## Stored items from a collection
++++++

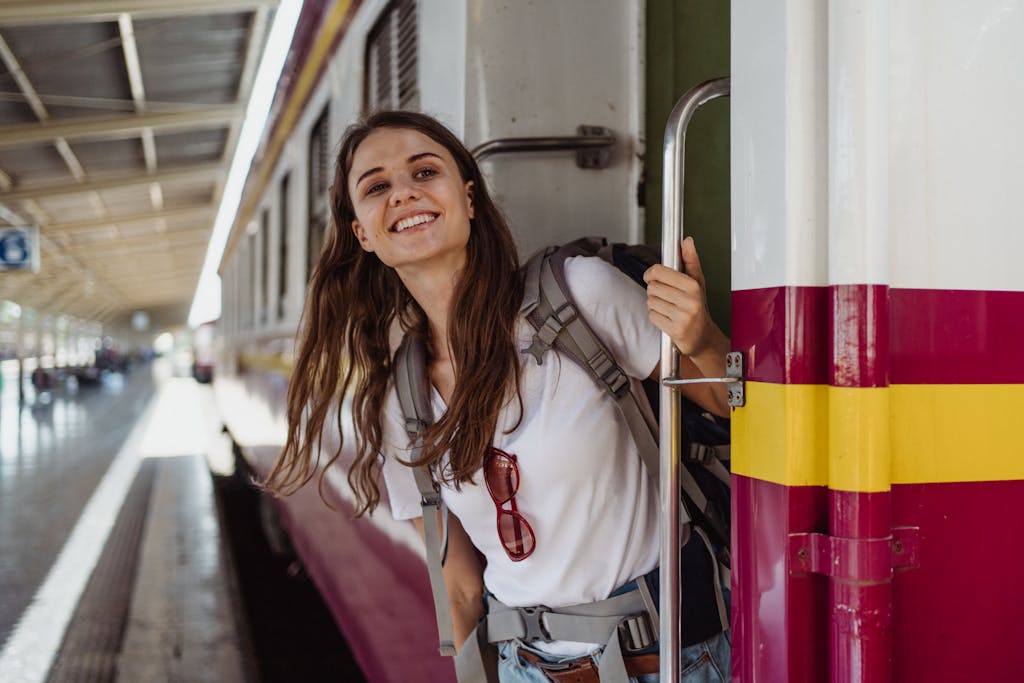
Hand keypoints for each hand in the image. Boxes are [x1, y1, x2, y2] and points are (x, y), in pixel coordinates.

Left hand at [643, 236, 718, 356]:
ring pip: (651, 302)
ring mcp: (683, 316)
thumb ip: (690, 261)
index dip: (651, 274)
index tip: (651, 277)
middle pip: (652, 287)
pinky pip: (652, 316)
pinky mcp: (675, 330)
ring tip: (668, 307)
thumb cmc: (698, 306)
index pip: (659, 272)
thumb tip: (687, 241)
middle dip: (654, 291)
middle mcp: (689, 301)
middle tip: (665, 296)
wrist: (703, 336)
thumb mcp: (697, 282)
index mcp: (693, 285)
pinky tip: (667, 317)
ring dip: (655, 304)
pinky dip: (656, 317)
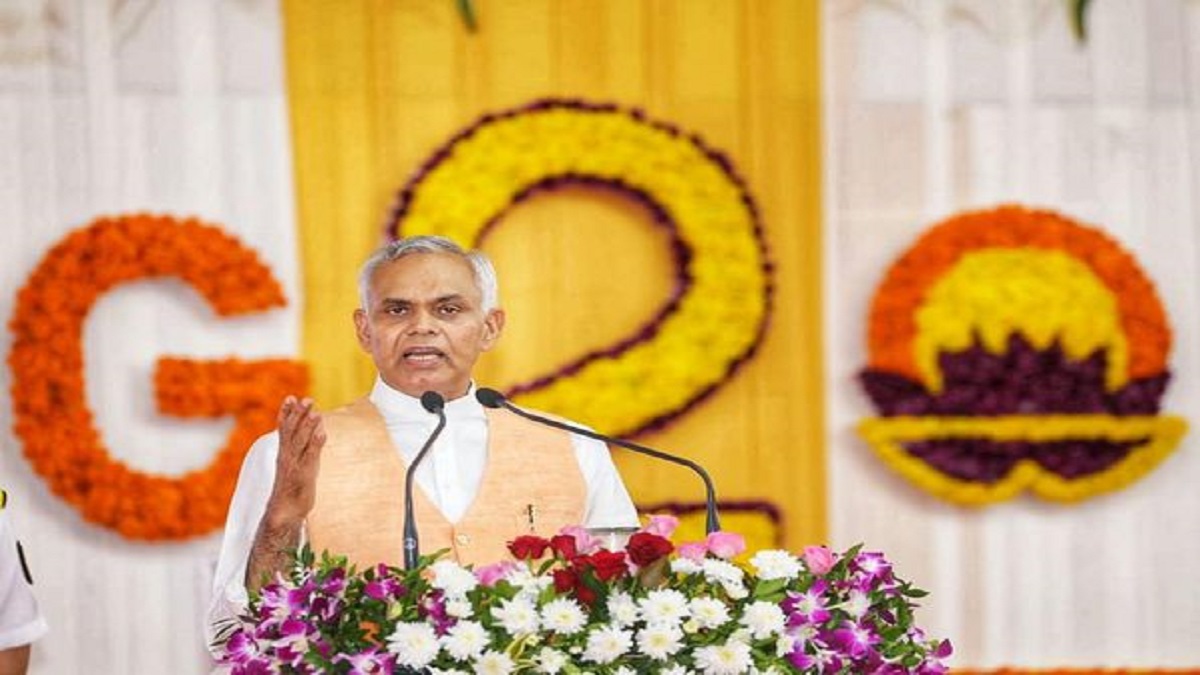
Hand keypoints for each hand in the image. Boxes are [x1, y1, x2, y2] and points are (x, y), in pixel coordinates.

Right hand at [264, 396, 325, 526]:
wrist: (285, 512)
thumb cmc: (293, 487)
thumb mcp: (297, 464)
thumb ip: (304, 447)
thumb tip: (316, 430)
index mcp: (284, 452)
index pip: (283, 429)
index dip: (286, 413)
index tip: (290, 397)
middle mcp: (286, 456)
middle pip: (291, 431)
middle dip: (298, 414)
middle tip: (306, 399)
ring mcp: (294, 465)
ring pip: (300, 441)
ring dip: (307, 426)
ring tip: (315, 412)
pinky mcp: (303, 475)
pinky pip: (310, 457)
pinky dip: (316, 444)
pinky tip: (322, 432)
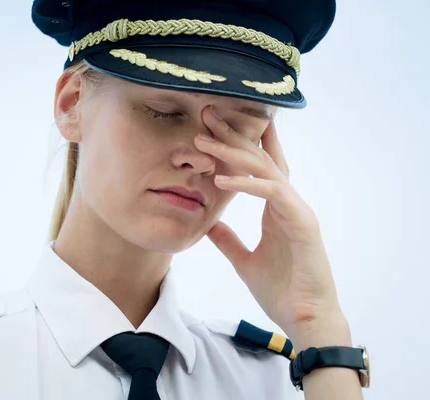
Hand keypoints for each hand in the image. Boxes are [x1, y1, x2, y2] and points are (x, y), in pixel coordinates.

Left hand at [195, 106, 345, 341]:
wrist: (305, 318)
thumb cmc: (281, 290)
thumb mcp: (243, 260)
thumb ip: (228, 239)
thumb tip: (208, 224)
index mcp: (275, 207)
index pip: (258, 167)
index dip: (238, 143)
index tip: (213, 125)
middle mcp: (287, 201)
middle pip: (260, 158)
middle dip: (234, 134)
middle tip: (208, 113)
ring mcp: (296, 209)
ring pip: (266, 169)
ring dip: (233, 152)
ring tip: (203, 140)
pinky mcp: (302, 222)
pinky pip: (272, 194)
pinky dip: (247, 184)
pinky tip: (221, 180)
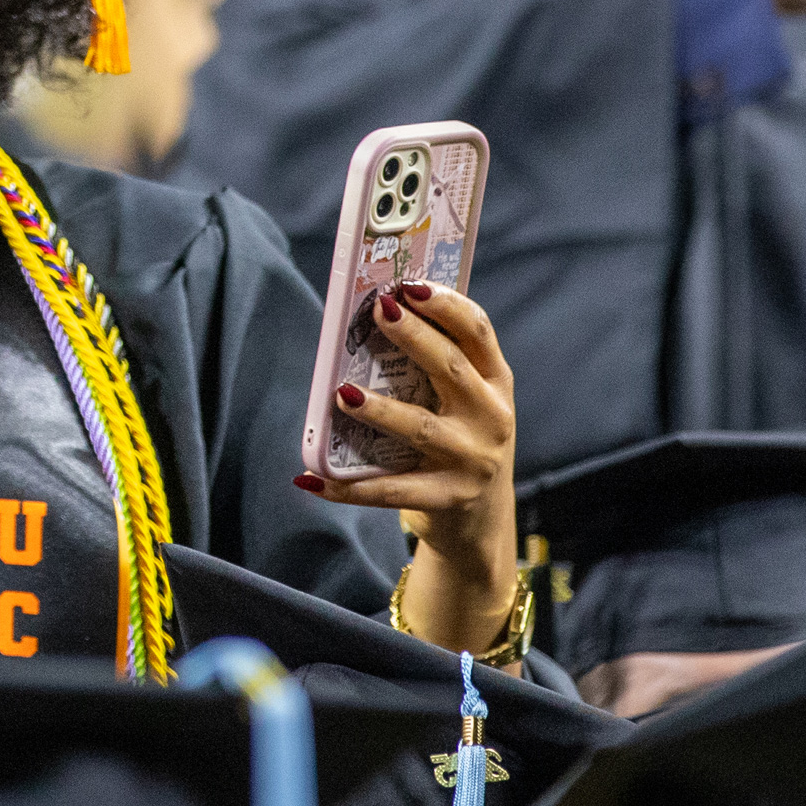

++++++

Please copy every line from the entries that includes the word "index".

## Output of the exercise
index dip: (651, 274)
index tip: (651, 277)
index pip: (659, 272)
index mcp: (693, 285)
index mcp: (284, 452)
index pip: (283, 429)
index dip: (286, 413)
index tip: (290, 397)
index mcp: (275, 207)
index pip: (258, 167)
index dip: (238, 143)
index tip: (213, 125)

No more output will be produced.